L’édito éco de Dominique Seux, des Echos. Grand oral aujourd’hui pour Arnaud Montebourg, le ministre du Redressement productif, qui va présenter son plan de soutien à l’industrie automobile.

Grand oral effectivement pour un ministre qui est d’abord un malin : il dévoile son plan le jour même où PSA Peugeot Citroën va confirmer devant son comité central d’entreprise la suppression de 8.000 postes et la fermeture d’Aulnay. Une façon d’effacer dans la mémoire collective la fameuse phrase de Jospin après l’annonce de suppressions d’emplois chez Michelin : « l’Etat ne peut pas tout ». Eh bien, si, répond Montebourg, l’Etat peut, il n’est pas spectateur impuissant, il est acteur. La grande question est de savoir si cette journée va marquer la fin d’un certain romantisme en économie, avec un retour aux recettes classiques, connues et finalement consensuelles.

Ce plan, c’est un moment important…

Pour l’automobile (on va y revenir), mais aussi pour la présidence Hollande. Pourquoi ? Parce que c’est, si on y réfléchit un instant, la première page économique que va écrire de sa propre main, de sa seule main, la nouvelle équipe. Depuis le 6 mai, qu’a-t-elle fait en priorité ? Elle a adopté une nouvelle façon de gouverner, avec un retour d’un exercice du pouvoir moins « stressé » qu’avec Nicolas Sarkozy - comme le dit Jean-Pierre Raffarin. Sur le fond, elle a surtout défait (avec enthousiasme et systématisme) l’héritage Sarkozy. Les retraites, les heures supplémentaires, les impôts, les peines-plancher, le nombre de fonctionnaires etc. Il y a eu beaucoup de déconstruction.

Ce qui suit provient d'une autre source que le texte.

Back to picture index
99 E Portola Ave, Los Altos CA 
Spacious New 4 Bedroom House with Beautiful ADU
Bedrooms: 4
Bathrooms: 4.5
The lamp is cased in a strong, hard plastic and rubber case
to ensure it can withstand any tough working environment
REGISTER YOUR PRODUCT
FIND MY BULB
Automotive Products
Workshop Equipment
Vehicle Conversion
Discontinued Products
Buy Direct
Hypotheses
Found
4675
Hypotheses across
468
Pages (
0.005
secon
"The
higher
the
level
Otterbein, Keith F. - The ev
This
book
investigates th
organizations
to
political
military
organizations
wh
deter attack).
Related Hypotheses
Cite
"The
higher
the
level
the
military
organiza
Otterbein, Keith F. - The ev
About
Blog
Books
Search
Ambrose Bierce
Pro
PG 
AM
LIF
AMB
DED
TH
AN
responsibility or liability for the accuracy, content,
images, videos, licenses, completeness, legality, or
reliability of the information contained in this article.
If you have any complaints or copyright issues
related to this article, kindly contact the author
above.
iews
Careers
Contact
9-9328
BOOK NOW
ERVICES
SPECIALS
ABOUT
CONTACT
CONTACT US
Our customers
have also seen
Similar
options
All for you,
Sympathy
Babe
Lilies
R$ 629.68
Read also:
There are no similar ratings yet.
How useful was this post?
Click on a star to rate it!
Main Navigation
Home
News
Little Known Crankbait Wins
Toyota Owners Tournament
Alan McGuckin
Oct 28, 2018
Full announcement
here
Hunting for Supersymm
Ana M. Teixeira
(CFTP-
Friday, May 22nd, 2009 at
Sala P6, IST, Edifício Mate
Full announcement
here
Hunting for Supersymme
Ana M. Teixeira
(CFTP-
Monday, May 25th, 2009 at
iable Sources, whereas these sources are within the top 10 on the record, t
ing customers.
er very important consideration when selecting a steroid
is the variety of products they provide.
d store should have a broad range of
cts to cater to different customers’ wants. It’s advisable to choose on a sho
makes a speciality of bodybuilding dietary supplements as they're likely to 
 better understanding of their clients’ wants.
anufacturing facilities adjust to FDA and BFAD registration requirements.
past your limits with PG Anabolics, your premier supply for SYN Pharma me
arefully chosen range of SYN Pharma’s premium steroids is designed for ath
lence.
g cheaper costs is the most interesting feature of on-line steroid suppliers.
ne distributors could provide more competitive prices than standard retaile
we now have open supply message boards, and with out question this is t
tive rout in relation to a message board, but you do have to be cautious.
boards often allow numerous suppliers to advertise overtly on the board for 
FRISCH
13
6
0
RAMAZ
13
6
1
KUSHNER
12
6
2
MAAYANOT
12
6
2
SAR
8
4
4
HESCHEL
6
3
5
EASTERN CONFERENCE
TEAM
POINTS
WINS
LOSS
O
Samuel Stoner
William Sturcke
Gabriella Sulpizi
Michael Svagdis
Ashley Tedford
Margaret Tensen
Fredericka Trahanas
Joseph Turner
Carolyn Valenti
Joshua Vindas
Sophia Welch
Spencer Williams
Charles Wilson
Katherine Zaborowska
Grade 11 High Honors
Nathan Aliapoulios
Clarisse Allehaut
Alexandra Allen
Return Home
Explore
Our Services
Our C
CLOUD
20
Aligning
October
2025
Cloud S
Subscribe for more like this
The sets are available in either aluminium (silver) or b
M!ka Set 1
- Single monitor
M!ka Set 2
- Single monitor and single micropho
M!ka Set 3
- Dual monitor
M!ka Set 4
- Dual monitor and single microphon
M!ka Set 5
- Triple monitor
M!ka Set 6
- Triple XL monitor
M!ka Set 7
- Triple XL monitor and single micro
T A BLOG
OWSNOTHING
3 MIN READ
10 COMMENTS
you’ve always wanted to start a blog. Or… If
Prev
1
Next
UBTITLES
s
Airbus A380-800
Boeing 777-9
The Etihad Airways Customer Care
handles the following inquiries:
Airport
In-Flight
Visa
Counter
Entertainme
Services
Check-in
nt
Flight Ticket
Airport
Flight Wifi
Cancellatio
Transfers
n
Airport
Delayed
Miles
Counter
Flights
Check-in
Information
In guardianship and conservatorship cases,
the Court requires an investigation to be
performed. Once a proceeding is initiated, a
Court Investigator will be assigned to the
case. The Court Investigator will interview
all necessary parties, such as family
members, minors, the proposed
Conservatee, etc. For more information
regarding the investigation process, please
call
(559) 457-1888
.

Et donc, est venu le temps de la construction ?

Oui ! En fait, il y a deux temps. Depuis quelques jours, avec la conférence sociale, des déclarations, on entend que des inflexions sont probables par rapport aux projets annoncés avant l’élection présidentielle. L’hypothèse d’un relèvement de la CSG, quel que soit son objectif, apparaît de moins comme une hypothèse. Les lettres de cadrage sur le budget 2013, qui seront connues en tout début de semaine prochaine, se négocient durement, la rigueur sur certaines dépenses se prépare. C’est une sorte d’atterrissage, bien géré politiquement d’ailleurs.

Et puis il y a ce premier plan économique pour l’automobile.

Le gouvernement est resté discret mais on sait que le bonus-malus sur l’achat de véhicules en fonction de leur « verditude » sera modifié pour aider davantage les voitures électriques. On sait que des enveloppes seront débloquées pour la recherche, sur des fonds français ou européens. Que les administrations vont acheter beaucoup plus de véhicules propres pour aider Renault et PSA ; On devine que les constructeurs devront prendre des engagements sociaux ; on subodore qu’Arnaud Montebourg pourrait lancer une campagne pour inciter les Français à acheter des voitures made in France – par patriotisme ! Mais tout ceci, on en conviendra, n’est pas révolutionnaire, et ne convaincra pas que Aulnay ne fermera pas.

On verra les mesures, mais il y aura aussi le ton vis-à-vis de PSA.

Le gouvernement a démarré en parlant de « mensonges », de « dissimulations » et accusant la famille Peugeot de s’en mettre plein les poches. Ce ton vise à obtenir des contreparties aux aides mais il a été perçu comme méprisant et a été quand même beaucoup critiqué. On verra si, aux yeux de l’exécutif, le modèle est Renault, qui a délocalisé une grosse partie de sa production mais qui a été tellement critiqué pour cela. On verra de quelles victoires pourra se prévaloir le gouvernement pour aider l’automobile et les emplois. D’une certaine manière, on verra si le romantisme résiste au réalisme ou corrige le réel.